(10)「存在の認識」①
第十章 存在の認識
このようにして、生起のプロセスと完成のプロセスの結合を経験した人は、
自己と他者の二元性、そして幻影であるすべての存在から解放されていきます。
顕現と虚像、輪廻とニルヴァーナのすべては、
それ自身正しい何かになることは絶対になく、
それらの実体性を見つけることは不可能です。
よってあなたは、架空の存在の世界に自分は漂っているのだという、
本質的な意識の目覚めを起こさなければなりません。
輪廻とニルヴァーナには、幸福や不幸の様々な多様なあらわれがありますが、
それらはすべて幻影、夢のようなものであると気づいてください。
そこに外的な対象として明確に現われているものはすべて、
心の中の内的なあらわれなのです。
凝り固まった習慣的思考の力によって、
主体と客体の二元性がそこにあるように見えるけれども、
この実像の中に、二元性のようなものは存在しないのです。
それはあたかも、鏡に映った顔の映像のようなものです。
鏡の中に顔が現われますが、
実際は顔は鏡の中にはありません。
主体と客体の二元性は、そのように、
実在するようで、実際は実在していないことを知るべきです。
それらが注意深く吟味されない限り、それらは苦楽の源になります。
しかしもしそれらが注意深く吟味されたならば、それらは完全にとらえどころがなくなるでしょう。
そしてそれらがなおさら注意深く吟味されたなら、
言葉でそれを表現するあらゆる企てを超えて、
完全に、その実体を悟ります。
そこには存在も非存在も観察されません。
そこには無限のものも存在しなければ、有限のものも存在しないのです。
――それらは泉の中の月の反射、
蜃気楼の水のようです。
特に、六種類の汚れた存在である衆生というこの顕現は、
凝り固まった習慣的思考により、
そのような偽りの姿、真実に存在してしていない存在に結び付けられてしまったのです。
眼の病気で苦しんでいる人が、髪の毛の幻影を見るように、
粘液の病で苦しんでいる人が、粘液を取り除く治療を受けなければいけないように、
そのように、この偽りの顕現が清らかになるように願う人は、
完全なる叡智の欠如という目のかすみを取り除かなければいけません。

やること 1:
「存在の認識」の本文を読んで、次の問いに答えてください。
(a) 鏡の中に現われるものは何ですか。
(b) 眼の病気で苦しんでいる人は、何の幻影を見ますか。
(c) 偽りの顕現が清らかになるように願う人は、何を取り除かなければいけませんか。
やること 2: 本文の「(10)「存在の認識」①」から「それらの実体性を見つけることは不可能です。」までの部分（どちらも含む）を、「ニルヴァーナ」を「涅槃」に置き換えて書き直してください。
この後のアイテムは、ここでは使いません。

渡された情報:
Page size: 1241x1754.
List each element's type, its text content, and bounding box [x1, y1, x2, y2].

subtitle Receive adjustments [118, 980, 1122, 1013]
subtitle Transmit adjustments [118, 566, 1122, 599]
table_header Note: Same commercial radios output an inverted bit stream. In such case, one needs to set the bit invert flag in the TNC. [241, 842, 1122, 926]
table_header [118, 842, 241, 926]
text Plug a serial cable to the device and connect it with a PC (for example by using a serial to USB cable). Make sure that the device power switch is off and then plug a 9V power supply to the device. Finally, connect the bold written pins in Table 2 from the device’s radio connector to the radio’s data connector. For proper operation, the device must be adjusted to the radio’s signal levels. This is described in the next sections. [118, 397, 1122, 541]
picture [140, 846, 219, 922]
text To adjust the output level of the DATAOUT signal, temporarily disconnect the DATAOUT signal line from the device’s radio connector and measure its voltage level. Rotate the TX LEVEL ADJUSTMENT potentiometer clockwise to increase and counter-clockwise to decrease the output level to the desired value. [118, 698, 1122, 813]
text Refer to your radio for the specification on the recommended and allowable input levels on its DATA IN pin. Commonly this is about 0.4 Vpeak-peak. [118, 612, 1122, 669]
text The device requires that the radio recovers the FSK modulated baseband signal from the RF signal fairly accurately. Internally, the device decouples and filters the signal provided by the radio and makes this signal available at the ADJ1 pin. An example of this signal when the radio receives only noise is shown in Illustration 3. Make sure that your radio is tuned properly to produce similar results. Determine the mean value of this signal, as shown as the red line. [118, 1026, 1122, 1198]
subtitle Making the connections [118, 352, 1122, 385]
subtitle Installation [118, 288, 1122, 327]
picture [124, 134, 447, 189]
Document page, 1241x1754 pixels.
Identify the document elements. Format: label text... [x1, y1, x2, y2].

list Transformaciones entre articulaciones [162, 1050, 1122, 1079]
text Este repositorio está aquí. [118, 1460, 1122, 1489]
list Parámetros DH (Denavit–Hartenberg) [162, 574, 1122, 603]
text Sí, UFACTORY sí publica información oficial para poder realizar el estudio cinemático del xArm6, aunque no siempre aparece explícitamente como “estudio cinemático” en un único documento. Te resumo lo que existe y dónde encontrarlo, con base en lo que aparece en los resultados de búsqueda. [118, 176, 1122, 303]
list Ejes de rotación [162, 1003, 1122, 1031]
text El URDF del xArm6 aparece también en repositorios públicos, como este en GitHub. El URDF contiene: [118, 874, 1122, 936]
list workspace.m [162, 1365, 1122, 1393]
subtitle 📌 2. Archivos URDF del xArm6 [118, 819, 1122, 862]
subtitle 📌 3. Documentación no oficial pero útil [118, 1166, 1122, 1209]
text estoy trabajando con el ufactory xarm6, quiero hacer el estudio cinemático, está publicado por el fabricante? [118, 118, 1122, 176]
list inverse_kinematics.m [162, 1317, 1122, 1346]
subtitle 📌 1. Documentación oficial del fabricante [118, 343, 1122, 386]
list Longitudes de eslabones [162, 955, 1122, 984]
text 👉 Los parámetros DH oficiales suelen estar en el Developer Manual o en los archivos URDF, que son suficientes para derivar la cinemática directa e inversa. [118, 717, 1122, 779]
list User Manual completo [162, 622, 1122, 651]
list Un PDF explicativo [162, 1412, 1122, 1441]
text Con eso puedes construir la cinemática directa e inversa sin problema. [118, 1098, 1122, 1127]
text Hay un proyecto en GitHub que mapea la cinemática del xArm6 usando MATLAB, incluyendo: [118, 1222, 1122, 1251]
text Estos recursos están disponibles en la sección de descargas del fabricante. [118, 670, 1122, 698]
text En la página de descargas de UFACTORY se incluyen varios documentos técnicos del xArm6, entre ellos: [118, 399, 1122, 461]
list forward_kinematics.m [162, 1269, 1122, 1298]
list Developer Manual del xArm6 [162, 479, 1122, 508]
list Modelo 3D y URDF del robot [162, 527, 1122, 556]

やった結果 1:
(a) 顔
(b) 髪の毛の幻影
(c) 完全なる叡智の欠如という目のかすみ

やった結果 2:
(10)「存在の認識」①
第十章 存在の認識
このようにして、生起のプロセスと完成のプロセスの結合を経験した人は、
自己と他者の二元性、そして幻影であるすべての存在から解放されていきます。
顕現と虚像、輪廻と涅槃のすべては、
それ自身正しい何かになることは絶対になく、
それらの実体性を見つけることは不可能です。